Un autre enjeu majeur est celui de l’adoption. Les environnements logistiques sont critiques et évoluent avec prudence. Accélérer les mises à jour, simplifier le paramétrage et sécuriser les évolutions devient presque aussi important que la performance algorithmique elle-même. Nous développons ainsi des assistants capables d’accompagner les utilisateurs dans leurs paramétrages ou dans l’exploitation quotidienne, afin de réduire la complexité et favoriser l’appropriation des nouvelles fonctionnalités.
Enfin, cette transformation technologique implique également une adaptation de nos organisations internes. Intégrer l’IA ne consiste pas uniquement à développer des algorithmes : cela suppose de faire collaborer étroitement experts métier, data scientists et équipes projets, et d’adapter nos méthodes de déploiement et de maintenance pour inscrire ces innovations dans la durée.
Qu’est-ce qui différencie votre approche ?
L’IA appliquée à la supply chain ne peut se développer sans données métier concrètes. C’est pourquoi Generix a structuré un programme de co-innovation avec certains clients volontaires.
Ce cadre permet d’expérimenter sur des cas réels, sans pression excessive, afin de transformer de manière méthodique des travaux exploratoires en services industrialisés.
La différence se situe dans la capacité à :
- Passer du modèle théorique à une solution opérationnelle
- Intégrer l’IA dans un produit maintenu, supporté et évolutif
- Garantir un niveau de service contractuel
L’enjeu n’est pas seulement de concevoir un algorithme performant, mais de l’inscrire durablement dans un environnement applicatif stable.
Cette démarche de co-innovation nous permet également d’explorer des pistes plus prospectives, en lien avec les problématiques les plus complexes de la supply chain. Nous travaillons par exemple sur l’apport potentiel du calcul quantique pour résoudre certains problèmes combinatoires particulièrement exigeants, notamment en matière d’optimisation. Ces travaux restent exploratoires, mais ils participent à préparer les générations de solutions qui pourront être industrialisées demain.

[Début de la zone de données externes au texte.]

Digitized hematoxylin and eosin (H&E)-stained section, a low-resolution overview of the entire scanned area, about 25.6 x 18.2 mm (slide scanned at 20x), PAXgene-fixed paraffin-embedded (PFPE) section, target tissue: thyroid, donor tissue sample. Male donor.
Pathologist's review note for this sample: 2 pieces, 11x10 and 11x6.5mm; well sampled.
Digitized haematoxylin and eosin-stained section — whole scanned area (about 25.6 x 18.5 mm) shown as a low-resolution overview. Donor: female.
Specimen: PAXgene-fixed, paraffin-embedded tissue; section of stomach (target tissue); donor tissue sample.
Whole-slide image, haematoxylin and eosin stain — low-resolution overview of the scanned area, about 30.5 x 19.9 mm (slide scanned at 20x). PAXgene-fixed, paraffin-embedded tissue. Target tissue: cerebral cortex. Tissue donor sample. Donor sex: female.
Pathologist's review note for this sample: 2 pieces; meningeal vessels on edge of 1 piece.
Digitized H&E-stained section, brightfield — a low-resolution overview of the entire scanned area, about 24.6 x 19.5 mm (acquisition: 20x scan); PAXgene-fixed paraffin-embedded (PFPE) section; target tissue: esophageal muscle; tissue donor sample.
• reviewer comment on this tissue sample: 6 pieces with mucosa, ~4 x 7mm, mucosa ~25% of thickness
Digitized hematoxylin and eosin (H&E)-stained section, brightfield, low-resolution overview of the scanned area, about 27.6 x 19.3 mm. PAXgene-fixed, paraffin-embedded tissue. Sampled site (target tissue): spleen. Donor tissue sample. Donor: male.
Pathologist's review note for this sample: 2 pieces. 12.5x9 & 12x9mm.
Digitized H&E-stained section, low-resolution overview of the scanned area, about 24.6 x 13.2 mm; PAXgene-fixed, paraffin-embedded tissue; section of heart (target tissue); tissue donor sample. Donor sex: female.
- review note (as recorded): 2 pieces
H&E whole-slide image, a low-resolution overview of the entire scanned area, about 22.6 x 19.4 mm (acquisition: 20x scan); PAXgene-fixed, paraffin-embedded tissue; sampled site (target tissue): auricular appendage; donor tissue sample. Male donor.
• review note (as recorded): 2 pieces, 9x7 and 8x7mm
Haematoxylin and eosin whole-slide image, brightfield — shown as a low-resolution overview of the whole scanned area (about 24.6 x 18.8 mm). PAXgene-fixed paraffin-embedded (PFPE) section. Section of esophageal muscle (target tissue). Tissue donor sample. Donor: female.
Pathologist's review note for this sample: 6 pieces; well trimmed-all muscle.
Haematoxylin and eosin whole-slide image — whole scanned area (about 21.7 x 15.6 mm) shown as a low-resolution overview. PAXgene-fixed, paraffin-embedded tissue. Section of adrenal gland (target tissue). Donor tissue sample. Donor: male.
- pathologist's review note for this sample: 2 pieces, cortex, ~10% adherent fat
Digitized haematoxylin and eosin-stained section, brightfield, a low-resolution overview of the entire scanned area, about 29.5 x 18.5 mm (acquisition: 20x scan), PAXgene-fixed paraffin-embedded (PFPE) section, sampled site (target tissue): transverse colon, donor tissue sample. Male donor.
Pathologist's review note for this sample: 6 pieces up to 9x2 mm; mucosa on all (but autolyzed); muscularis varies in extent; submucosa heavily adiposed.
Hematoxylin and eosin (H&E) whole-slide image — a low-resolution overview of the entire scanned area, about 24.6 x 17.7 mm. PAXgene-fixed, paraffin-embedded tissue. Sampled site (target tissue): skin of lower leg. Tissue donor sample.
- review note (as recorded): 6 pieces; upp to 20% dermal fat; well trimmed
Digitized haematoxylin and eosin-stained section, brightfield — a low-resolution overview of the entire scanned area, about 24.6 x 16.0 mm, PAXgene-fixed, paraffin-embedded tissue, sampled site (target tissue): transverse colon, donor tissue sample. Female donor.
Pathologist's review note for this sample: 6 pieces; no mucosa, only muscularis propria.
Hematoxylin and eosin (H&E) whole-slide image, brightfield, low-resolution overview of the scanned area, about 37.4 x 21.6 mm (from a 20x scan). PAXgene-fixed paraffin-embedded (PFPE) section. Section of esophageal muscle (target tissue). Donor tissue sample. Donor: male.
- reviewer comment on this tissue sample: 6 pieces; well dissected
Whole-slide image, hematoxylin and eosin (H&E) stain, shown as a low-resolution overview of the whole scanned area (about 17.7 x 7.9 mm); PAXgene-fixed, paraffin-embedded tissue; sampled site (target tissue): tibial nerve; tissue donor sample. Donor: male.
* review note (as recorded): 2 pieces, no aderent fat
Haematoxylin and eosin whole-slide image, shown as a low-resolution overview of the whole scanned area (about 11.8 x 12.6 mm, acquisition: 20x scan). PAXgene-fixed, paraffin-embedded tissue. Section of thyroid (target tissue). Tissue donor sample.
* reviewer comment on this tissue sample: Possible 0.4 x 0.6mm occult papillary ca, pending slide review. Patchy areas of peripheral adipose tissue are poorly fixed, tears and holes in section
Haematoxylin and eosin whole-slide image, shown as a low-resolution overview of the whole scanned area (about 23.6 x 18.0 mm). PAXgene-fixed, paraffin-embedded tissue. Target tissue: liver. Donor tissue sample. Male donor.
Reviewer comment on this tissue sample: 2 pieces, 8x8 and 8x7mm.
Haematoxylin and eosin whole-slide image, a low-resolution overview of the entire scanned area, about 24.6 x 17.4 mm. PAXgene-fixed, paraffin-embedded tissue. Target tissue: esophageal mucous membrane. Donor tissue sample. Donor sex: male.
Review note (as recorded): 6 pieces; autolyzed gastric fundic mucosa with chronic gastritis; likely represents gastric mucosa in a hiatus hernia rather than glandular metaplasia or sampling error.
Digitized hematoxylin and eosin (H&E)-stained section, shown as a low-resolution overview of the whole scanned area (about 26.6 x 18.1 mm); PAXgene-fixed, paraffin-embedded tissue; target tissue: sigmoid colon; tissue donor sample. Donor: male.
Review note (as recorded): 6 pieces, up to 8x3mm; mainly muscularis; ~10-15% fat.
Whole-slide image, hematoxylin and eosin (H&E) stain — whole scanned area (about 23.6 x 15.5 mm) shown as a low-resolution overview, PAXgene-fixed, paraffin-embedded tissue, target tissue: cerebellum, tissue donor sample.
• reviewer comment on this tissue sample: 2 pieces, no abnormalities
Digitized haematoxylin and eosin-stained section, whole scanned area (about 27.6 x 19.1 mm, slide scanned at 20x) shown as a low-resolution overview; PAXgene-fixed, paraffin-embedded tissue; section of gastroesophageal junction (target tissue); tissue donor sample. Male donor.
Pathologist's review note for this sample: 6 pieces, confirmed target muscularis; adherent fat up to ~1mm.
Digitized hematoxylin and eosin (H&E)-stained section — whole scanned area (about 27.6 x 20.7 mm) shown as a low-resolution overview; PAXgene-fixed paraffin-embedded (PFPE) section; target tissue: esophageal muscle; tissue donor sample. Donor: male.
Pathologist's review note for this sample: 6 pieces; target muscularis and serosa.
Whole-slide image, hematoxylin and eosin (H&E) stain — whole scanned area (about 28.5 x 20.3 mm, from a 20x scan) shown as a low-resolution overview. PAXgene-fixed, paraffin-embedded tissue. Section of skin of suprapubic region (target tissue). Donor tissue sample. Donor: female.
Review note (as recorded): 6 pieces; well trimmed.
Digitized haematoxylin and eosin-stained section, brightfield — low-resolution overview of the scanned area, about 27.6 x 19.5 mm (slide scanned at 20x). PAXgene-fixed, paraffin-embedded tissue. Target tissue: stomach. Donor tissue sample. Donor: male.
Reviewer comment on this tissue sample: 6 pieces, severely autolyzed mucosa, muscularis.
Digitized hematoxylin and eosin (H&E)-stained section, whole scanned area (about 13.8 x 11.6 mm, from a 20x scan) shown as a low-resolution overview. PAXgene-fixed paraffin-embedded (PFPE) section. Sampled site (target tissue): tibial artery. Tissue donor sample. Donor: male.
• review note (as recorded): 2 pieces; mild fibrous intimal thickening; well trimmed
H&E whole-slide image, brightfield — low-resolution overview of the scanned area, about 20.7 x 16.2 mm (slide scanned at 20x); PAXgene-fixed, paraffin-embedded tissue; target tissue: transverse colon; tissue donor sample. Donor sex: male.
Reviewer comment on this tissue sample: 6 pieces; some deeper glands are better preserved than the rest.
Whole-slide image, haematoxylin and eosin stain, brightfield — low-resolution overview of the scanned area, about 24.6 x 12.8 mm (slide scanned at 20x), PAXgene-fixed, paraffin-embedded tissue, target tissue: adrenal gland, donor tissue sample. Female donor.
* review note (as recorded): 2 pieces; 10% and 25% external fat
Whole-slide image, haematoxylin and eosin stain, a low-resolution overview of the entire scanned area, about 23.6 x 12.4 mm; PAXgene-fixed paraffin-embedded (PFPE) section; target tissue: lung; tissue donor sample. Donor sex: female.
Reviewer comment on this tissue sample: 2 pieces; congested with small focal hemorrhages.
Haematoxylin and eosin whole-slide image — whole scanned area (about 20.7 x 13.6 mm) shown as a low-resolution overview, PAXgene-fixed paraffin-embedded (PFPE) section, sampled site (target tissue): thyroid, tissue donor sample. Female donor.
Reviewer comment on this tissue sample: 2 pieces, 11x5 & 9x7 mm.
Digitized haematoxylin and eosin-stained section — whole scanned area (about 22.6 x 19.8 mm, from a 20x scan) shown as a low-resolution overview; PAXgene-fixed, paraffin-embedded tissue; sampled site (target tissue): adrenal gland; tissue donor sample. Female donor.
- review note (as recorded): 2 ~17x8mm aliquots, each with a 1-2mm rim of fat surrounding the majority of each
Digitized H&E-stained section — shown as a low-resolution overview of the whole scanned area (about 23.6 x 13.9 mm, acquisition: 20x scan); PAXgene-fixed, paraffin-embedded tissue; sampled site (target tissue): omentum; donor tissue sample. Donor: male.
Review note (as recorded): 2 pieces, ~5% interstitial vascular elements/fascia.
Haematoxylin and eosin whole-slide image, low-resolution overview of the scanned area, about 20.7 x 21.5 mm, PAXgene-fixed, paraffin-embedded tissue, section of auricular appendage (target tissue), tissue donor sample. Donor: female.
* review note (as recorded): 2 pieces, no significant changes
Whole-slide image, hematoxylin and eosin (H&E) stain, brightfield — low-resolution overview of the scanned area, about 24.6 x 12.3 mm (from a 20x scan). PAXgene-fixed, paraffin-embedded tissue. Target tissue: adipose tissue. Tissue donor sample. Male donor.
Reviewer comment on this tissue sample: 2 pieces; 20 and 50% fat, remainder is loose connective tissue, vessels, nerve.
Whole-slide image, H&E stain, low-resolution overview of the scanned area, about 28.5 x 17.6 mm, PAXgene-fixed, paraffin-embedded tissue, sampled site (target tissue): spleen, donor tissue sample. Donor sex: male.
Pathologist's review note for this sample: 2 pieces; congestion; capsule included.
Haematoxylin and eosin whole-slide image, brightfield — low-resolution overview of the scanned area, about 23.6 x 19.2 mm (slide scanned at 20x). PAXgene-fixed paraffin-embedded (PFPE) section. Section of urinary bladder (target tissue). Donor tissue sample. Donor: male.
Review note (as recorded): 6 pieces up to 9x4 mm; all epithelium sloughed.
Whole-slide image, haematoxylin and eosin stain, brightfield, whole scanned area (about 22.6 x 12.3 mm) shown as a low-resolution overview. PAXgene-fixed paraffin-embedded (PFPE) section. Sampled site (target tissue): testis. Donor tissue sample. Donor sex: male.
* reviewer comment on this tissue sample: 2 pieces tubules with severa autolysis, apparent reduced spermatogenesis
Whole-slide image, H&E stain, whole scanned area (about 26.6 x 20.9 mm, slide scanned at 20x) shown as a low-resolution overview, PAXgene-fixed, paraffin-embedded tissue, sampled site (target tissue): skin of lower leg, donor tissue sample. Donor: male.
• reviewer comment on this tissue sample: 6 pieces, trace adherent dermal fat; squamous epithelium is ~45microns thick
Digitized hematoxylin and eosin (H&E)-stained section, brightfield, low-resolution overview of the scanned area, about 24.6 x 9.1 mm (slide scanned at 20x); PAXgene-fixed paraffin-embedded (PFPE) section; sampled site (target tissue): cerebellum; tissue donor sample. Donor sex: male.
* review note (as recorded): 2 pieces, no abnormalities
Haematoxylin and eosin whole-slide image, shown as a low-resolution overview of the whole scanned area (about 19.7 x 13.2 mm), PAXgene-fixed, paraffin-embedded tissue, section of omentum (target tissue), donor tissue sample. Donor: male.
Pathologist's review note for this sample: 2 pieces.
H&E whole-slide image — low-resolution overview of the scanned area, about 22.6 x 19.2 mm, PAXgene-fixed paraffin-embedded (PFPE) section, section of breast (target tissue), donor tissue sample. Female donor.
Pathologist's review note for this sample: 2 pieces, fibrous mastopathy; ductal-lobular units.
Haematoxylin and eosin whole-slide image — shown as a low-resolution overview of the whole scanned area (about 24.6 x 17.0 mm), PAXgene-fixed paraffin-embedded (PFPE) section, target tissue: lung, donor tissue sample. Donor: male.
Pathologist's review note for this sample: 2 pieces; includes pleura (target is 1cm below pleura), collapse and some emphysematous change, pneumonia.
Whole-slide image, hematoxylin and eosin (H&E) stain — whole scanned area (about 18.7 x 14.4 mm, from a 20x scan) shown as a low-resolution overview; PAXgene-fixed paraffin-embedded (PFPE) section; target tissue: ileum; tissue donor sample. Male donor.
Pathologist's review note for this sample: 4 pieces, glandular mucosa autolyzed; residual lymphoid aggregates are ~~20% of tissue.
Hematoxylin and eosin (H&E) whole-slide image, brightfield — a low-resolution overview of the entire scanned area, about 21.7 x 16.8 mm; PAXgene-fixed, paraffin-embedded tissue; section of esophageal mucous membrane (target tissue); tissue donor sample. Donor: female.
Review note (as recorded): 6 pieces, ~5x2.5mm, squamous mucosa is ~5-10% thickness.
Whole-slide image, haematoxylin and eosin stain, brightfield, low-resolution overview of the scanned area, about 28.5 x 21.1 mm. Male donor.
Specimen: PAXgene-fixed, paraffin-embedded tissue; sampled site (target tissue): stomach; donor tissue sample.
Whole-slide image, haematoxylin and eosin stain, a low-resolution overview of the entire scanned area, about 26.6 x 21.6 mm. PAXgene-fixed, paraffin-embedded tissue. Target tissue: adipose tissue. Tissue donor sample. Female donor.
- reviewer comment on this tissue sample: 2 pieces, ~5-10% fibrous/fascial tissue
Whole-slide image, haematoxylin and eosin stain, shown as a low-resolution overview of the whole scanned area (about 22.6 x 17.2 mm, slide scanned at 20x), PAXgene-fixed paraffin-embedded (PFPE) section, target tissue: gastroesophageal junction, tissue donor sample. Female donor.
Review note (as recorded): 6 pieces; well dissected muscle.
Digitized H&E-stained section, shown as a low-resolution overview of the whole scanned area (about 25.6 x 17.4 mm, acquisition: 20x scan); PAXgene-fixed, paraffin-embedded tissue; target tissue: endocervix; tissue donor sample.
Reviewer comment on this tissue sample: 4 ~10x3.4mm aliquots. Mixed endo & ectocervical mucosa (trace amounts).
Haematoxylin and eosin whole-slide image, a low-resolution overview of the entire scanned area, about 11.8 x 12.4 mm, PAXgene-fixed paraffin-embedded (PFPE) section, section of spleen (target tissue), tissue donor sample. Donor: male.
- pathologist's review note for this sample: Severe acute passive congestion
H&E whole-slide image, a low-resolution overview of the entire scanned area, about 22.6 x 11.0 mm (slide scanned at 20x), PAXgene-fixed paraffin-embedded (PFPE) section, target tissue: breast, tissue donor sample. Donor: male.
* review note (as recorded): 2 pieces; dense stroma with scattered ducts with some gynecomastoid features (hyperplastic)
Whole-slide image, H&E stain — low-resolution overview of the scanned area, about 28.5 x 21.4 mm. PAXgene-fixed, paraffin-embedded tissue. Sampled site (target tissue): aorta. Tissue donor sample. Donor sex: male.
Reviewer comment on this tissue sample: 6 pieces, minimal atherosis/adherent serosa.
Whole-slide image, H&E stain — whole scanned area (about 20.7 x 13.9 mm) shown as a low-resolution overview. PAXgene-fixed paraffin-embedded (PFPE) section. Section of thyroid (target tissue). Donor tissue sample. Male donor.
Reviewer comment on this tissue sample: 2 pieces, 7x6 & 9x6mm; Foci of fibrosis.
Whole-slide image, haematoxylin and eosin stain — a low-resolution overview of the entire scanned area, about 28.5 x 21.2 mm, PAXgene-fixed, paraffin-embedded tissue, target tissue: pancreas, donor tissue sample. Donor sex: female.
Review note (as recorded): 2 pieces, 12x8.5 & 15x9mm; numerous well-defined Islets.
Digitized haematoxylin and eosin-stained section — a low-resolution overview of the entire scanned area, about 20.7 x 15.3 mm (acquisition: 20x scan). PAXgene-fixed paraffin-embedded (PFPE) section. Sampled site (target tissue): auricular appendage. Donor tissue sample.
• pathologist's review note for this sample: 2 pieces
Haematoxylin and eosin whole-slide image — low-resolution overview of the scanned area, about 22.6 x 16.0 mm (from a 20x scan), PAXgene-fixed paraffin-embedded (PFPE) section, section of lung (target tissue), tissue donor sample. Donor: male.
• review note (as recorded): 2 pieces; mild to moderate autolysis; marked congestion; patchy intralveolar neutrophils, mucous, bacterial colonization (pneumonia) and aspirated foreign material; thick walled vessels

Comment voyez-vous l’évolution à moyen terme ?
L’évolution ne repose pas uniquement sur les technologies elles-mêmes, mais sur la manière dont elles transforment la prise de décision dans les opérations. L’IA permettra de passer d’une gestion réactive des flux à un pilotage plus anticipatif, capable d’intégrer simultanément un grand nombre de paramètres : volumes, ressources, contraintes de service ou d’empreinte carbone.
Dans ce contexte, les entreprises auront intérêt à avancer de manière progressive : identifier les cas d’usage prioritaires, expérimenter sur des périmètres ciblés, mesurer les résultats, puis étendre les déploiements lorsque la valeur est démontrée.
L’IA s’impose ainsi comme un levier stratégique pour la supply chain. Sa pleine valeur se révèle lorsqu’elle s’intègre à une stratégie claire, appuyée sur des processus robustes et une gouvernance adaptée.
Bio Express
Isabelle BADOC est titulaire d’un Mastère Spécialisé « Intelligence Marketing » obtenu à HEC en 1997 et diplômée depuis 2015 d’un MBA Global & Domestic Transport Management de l’E.S.T. Elle démarre sa carrière en 1998 chez Influe en tant qu’ingénieure commerciale sur la solution de Gestion Partagée des Approvisionnements puis est en charge du développement du marketing produit. En tant que Product Marketing Manager, sa mission consiste à définir la stratégie marketing produit de la plateforme Generix Supply Chain, de l’animer et de la valoriser auprès des marchés cibles. Elle participe également activement en France aux rencontres de l’Agora Club ou de France Supply Chain.